Through them, you start to recognize others who walk the same path you once walked, and this becomes compassion and wisdom — the very comfort with which God equips you to comfort others (2 Corinthians 1:3–4). And through them, your identity in Christ is shaped and strengthened, for God refines His people “like a refiner and purifier of silver” (Malachi 3:3), tests them “as gold is tested” (Zechariah 13:9), and brings them through the fire so that, like Job, you may say, “When He has tried me, I shall come out as gold” (Job 23:10).
“Before I was afflicted I went astray, but now I keep Your word” (Psalm 119:67). Your trials and painful past strengthen you; they become the tools God uses to equip you for what He prepared beforehand. And in those places of weakness, you begin to recognize His presence more clearly, for “the Lord is near to the brokenhearted” (Psalm 34:18) and His strength is made perfect in weakness (2 Corinthians 12:9). And from that very place of suffering, God shapes you so you can edify others — just as Christ, through His own suffering, became our compassionate High Priest who understands our weaknesses.
Trials existed long before you were born. They appeared as a shadow in the wilderness Adam and Eve tended before sin entered the world. And when sin came, trials took shape. “Through many tribulations we must enter the kingdom of God” (Acts 14:22). You are not alone — every person has walked through their own wilderness.
But God gave humanity the charge to subdue the earth, even in its wildness. “Fill the earth and subdue it” (Genesis 1:28). He withheld nothing from you. The same authority He gave in the beginning is active in you now through the Lord Jesus Christ. “Christ in you, the hope of glory” (Colossians 1:27).
But you see, just as in the beginning, the Holy Spirit hovered over the surface of the deep — brooding, waiting, preparing — before the first light broke forth. “And the Spirit of God was hovering over the face of the waters” (Genesis 1:2). That first light came in many forms, and part of that light was God giving life, order, and design to everything He created — the blueprint of life woven into creation, and especially into humanity. “In Him was life, and the life was the light of men” (John 1:4).
The same God who brought forth life in the beginning now brings understanding into the deep places within us. This means we need God’s wisdom, God’s discernment, and His nature rising within us, because the battles we face are fought in the hidden places — in our thoughts, our desires, and the quiet war between flesh and Spirit. “For the flesh desires what is contrary to the Spirit, and the Spirit what is contrary to the flesh” (Galatians 5:17).

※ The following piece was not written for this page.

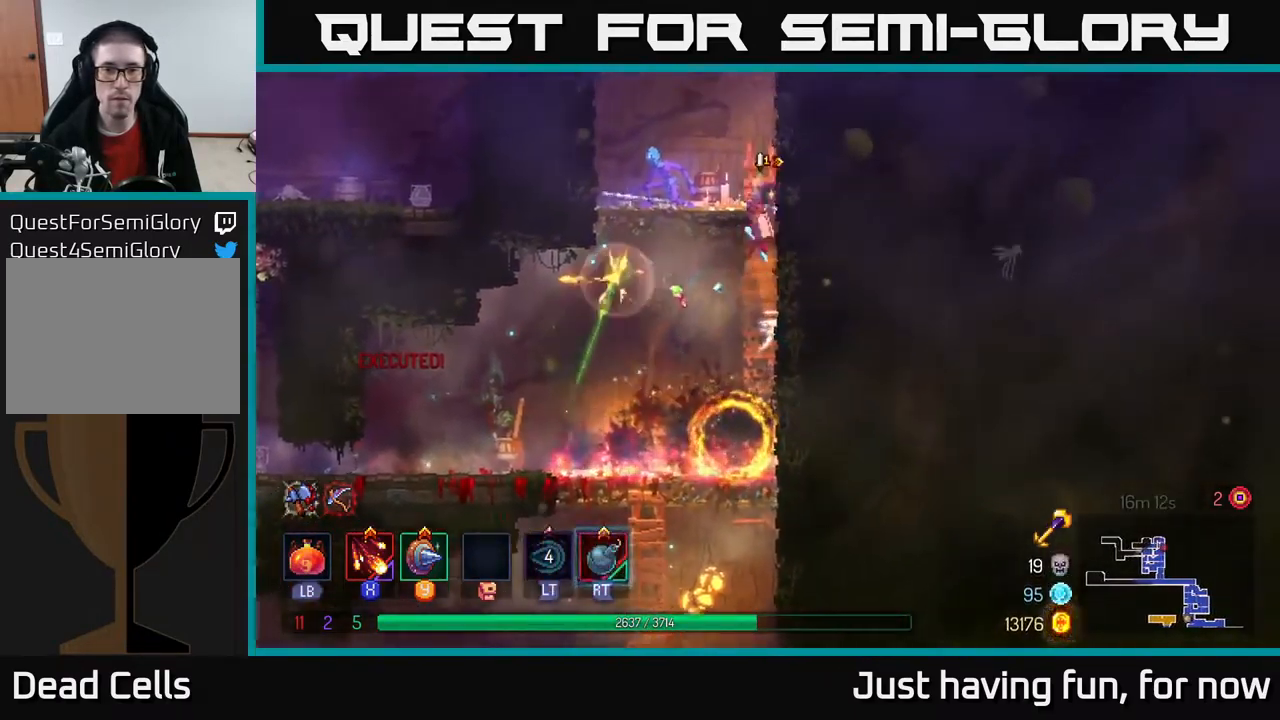
{"buttons": ["X"], "left_stick": "left", "right_stick": "center", "events": [[50, "A", "up"], [50, "X", "down"], [50, "left_stick", "up-left"], [133, "left_stick", "left"], [150, "X", "up"], [233, "X", "down"], [316, "X", "up"], [466, "X", "down"]]}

Scripture teaches us these things; it gives us His truth. Through the Word, we learn the nature of God. And through surrender, submission, the cry for understanding, and even the shaking of our inner being, we learn to put on the armor He has already provided. “Put on the whole armor of God, that you may be able to stand against the schemes of the devil” (Ephesians 6:11).
As you walk this journey, you will begin to notice the Spirit moving in you — guiding, awakening, and strengthening what God planted in you from the beginning. The same Spirit who hovered over the deep now hovers over the deep within you.
Just as the Holy Spirit hovered — seeing through all things, discerning all things — we must also learn to hover. This means learning to pause, to reflect, and to process what stirs or troubles us. It means reflecting on anything that gives us insight into who we are in God, where we currently stand, and what must be surrendered to Him.
Reflection opens the door to His presence because in that stillness we begin a conversation with God, and clarity rises. We must learn to reflect first — to have dialogue with God before we open our mouths about what we feel, how we feel toward others, or what we think we see. Inviting God first brings clarity to the questions we carry, and before we act or speak against ourselves or anyone else, or even before we settle on an idea, we find that God has already given us clarity and the right posture.
And the more we invite God into ourselves — the more we speak with Him, reflect with Him, and bring before Him the questions we long to understand — the more our inner being is formed. Slowly, almost quietly, Christ begins to manifest in you. “Until Christ is formed in you” (Galatians 4:19).
The more often you turn to Him, the more His nature rises within you, shaping your thoughts, your responses, your posture, and your way of seeing. This is how transformation happens: not in one moment, but in continual communion with Him.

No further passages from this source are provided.